> _Your assignment_: Within the entries below, please return exactly the lines from the one with "MICRODISPENSING SET-UP" through the one with "Limitation of Warranty", leaving out any pictures.

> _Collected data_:
☆ ☆ ☆ ☆ ☆
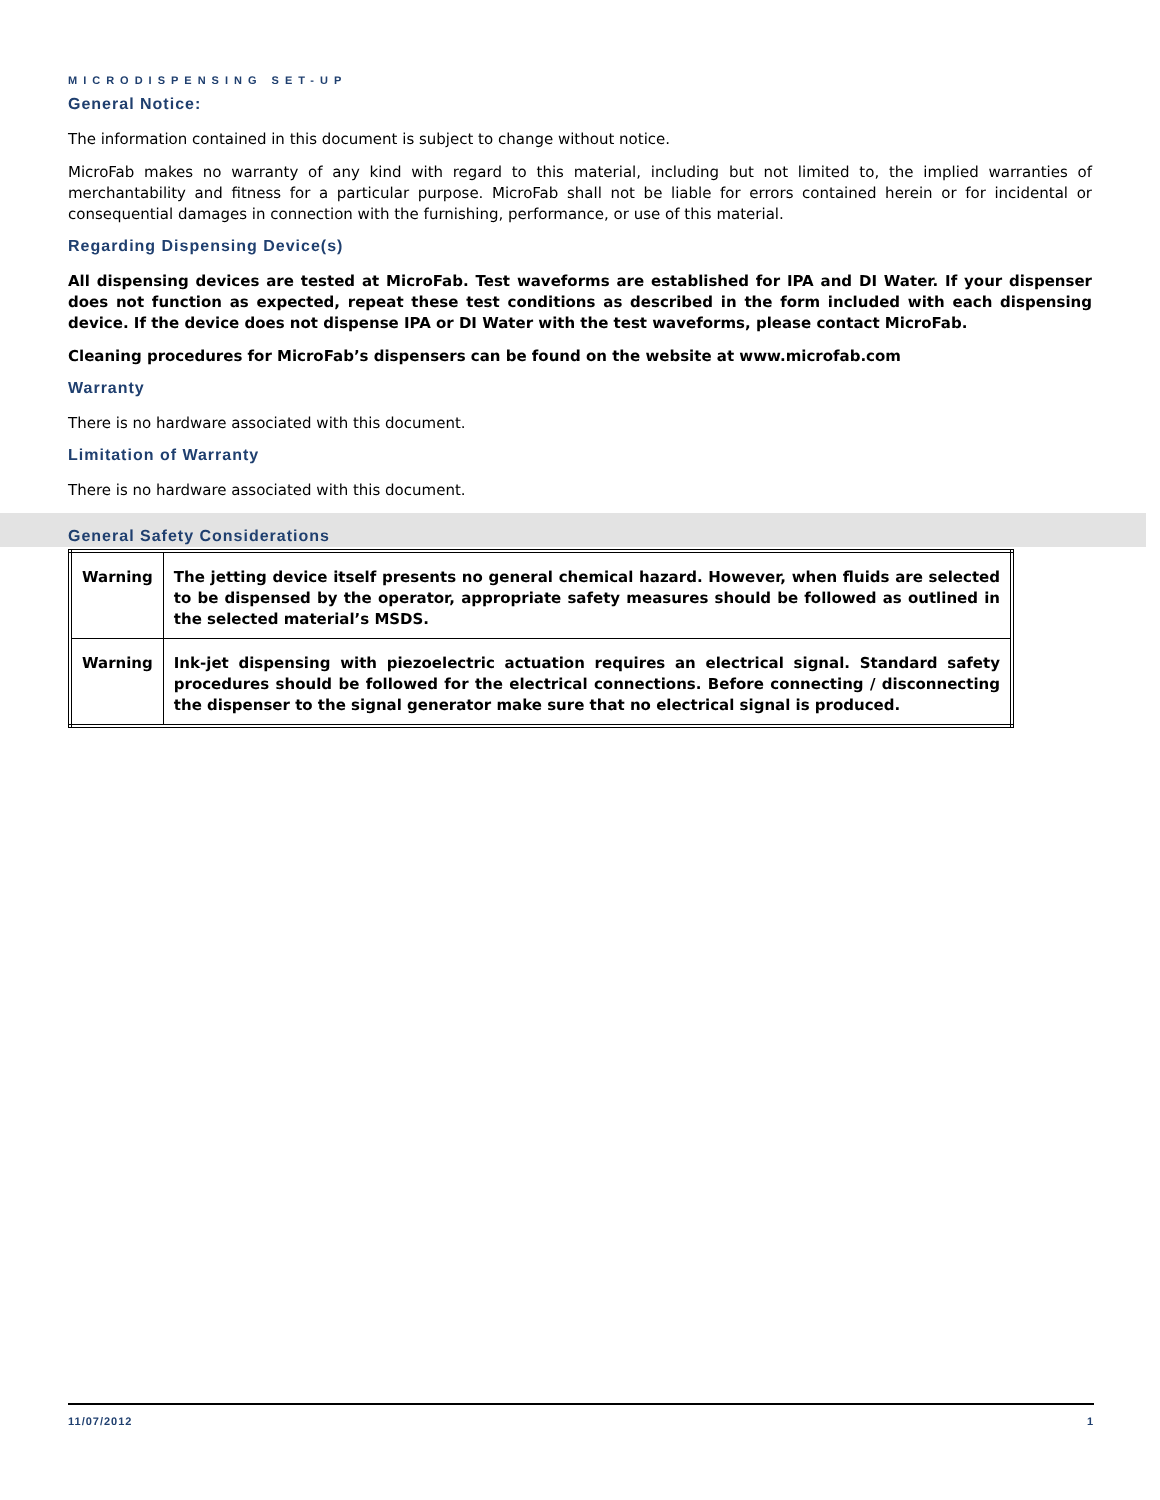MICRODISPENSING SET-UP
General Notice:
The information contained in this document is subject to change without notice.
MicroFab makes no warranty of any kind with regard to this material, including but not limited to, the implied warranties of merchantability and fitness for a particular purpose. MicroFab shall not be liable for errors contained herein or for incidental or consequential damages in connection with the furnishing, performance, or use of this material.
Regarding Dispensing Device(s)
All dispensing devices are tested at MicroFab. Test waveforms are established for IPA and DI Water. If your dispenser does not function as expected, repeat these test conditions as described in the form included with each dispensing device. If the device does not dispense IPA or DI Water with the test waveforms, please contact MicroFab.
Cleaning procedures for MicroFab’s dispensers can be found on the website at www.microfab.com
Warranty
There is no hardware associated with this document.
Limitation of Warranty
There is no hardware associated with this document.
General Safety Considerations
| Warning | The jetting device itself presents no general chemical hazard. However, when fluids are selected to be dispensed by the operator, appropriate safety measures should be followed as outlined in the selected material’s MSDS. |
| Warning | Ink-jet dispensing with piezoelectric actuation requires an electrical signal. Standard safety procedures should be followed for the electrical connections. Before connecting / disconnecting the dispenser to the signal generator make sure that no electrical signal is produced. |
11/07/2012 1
☆ ☆ ☆ ☆ ☆
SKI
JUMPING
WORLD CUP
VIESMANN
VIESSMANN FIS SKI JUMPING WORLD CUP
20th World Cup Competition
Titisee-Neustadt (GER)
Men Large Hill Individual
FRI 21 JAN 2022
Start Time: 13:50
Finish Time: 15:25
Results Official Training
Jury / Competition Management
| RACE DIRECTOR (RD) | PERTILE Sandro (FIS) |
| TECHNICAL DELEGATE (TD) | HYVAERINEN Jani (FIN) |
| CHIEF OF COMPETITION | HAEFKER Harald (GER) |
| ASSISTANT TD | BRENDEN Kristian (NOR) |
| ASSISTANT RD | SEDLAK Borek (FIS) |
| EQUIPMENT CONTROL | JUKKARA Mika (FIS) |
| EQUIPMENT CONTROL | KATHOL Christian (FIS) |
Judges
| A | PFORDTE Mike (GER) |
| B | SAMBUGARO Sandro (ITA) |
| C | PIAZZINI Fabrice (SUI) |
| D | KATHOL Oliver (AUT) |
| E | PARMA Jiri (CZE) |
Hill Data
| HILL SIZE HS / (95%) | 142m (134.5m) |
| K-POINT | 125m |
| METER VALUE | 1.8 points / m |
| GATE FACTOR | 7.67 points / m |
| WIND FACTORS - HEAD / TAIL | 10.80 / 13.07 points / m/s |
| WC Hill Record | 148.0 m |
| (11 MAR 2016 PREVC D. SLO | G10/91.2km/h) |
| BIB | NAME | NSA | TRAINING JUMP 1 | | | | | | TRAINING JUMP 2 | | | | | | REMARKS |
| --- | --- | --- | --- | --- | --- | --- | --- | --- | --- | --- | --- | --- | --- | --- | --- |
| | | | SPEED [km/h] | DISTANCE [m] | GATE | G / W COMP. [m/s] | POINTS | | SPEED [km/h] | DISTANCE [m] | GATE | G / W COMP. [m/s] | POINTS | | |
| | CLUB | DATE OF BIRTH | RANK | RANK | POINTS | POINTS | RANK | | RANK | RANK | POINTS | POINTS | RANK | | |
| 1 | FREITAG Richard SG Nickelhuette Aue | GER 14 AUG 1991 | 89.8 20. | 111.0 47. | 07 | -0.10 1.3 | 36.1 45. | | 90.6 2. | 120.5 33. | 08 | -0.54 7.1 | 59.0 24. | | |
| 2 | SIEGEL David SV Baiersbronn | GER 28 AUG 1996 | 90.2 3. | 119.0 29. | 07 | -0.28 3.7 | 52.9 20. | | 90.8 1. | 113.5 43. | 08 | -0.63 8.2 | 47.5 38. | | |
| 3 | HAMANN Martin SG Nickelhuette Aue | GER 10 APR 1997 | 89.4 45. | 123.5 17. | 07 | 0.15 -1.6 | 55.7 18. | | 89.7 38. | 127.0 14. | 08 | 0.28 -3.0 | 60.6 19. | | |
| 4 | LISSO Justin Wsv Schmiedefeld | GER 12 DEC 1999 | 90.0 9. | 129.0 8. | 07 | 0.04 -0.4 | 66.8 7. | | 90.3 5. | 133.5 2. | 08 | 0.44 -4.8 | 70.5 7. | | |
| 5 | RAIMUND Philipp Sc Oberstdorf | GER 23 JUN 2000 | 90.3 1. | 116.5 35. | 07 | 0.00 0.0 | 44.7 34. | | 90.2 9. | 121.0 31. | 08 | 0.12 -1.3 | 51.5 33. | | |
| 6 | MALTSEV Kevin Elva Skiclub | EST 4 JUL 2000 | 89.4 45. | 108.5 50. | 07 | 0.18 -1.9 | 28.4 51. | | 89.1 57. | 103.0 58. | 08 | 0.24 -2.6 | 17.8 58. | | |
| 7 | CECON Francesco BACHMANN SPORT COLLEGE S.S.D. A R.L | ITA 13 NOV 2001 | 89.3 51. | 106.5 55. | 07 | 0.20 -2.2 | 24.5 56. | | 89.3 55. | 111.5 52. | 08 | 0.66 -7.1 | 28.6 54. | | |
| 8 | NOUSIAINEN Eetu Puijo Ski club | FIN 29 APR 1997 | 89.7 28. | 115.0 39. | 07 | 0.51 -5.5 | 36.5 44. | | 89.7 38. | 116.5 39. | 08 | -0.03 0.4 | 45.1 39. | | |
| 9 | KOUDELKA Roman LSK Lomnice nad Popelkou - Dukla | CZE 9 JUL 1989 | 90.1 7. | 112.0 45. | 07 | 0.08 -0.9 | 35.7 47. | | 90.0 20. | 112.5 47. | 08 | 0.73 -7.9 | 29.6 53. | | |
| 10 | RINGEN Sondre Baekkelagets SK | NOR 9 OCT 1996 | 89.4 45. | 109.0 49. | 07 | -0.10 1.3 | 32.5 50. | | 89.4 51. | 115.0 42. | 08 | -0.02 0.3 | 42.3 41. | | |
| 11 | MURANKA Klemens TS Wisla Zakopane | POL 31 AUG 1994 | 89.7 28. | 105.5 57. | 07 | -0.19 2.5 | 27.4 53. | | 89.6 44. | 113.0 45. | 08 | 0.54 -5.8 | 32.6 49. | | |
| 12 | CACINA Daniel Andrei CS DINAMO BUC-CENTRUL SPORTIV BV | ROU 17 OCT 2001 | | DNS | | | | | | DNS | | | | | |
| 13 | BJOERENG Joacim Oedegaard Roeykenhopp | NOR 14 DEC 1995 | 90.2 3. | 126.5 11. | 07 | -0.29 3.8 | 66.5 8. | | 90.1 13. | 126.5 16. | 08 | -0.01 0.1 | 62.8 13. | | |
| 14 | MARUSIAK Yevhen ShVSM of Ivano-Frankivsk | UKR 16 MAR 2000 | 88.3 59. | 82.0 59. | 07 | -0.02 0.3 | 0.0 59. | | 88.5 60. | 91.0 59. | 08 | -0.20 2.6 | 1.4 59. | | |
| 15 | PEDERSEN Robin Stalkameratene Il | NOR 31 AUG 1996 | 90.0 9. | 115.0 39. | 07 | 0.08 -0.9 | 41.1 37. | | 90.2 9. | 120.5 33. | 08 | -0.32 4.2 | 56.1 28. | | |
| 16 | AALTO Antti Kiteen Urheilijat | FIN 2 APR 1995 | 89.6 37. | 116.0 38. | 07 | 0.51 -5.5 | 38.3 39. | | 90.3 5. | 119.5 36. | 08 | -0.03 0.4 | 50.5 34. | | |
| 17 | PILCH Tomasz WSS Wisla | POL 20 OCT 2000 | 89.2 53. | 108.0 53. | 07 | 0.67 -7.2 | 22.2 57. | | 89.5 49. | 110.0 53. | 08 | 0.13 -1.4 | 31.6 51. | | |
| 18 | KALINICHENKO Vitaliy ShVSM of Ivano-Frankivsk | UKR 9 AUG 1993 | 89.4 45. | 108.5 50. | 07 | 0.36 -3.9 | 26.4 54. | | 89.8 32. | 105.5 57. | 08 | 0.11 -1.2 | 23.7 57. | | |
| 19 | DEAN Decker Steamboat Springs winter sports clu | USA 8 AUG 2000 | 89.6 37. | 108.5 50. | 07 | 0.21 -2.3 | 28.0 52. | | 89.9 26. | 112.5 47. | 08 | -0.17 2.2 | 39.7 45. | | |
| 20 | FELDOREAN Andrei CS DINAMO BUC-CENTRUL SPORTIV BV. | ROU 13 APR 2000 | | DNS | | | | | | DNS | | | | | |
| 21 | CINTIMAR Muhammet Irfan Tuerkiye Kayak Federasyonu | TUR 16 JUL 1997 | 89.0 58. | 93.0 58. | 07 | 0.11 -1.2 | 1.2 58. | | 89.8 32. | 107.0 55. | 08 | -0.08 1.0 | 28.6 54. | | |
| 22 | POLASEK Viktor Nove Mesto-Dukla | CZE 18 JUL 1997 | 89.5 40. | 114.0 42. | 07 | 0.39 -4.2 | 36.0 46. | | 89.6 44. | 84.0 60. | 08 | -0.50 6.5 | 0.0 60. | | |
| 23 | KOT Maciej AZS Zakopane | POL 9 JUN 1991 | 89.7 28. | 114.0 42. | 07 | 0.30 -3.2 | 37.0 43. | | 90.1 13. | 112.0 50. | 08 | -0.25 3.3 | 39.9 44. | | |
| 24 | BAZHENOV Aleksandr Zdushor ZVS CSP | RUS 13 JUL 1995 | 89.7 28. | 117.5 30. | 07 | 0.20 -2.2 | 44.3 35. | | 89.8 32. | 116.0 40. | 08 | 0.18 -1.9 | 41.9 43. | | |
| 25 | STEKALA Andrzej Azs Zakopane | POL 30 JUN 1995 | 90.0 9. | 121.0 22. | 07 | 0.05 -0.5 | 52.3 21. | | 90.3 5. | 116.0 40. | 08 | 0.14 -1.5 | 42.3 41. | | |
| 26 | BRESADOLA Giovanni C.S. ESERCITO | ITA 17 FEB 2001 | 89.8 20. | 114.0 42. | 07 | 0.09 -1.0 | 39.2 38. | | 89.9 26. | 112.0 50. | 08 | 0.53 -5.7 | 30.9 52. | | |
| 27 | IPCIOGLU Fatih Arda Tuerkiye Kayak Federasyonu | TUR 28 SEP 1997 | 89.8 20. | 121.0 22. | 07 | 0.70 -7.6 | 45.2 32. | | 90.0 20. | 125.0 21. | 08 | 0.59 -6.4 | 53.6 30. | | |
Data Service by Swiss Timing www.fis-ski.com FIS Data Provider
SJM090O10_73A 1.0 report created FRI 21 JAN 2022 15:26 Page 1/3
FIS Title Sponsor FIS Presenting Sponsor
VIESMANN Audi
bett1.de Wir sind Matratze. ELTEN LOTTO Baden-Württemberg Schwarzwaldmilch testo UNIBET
☆ ☆ ☆ ☆ ☆
> _Task answer_:
MICRODISPENSING SET-UP
General Notice:
The information contained in this document is subject to change without notice.
MicroFab makes no warranty of any kind with regard to this material, including but not limited to, the implied warranties of merchantability and fitness for a particular purpose. MicroFab shall not be liable for errors contained herein or for incidental or consequential damages in connection with the furnishing, performance, or use of this material.
Regarding Dispensing Device(s)
All dispensing devices are tested at MicroFab. Test waveforms are established for IPA and DI Water. If your dispenser does not function as expected, repeat these test conditions as described in the form included with each dispensing device. If the device does not dispense IPA or DI Water with the test waveforms, please contact MicroFab.
Cleaning procedures for MicroFab’s dispensers can be found on the website at www.microfab.com
Warranty
There is no hardware associated with this document.
Limitation of Warranty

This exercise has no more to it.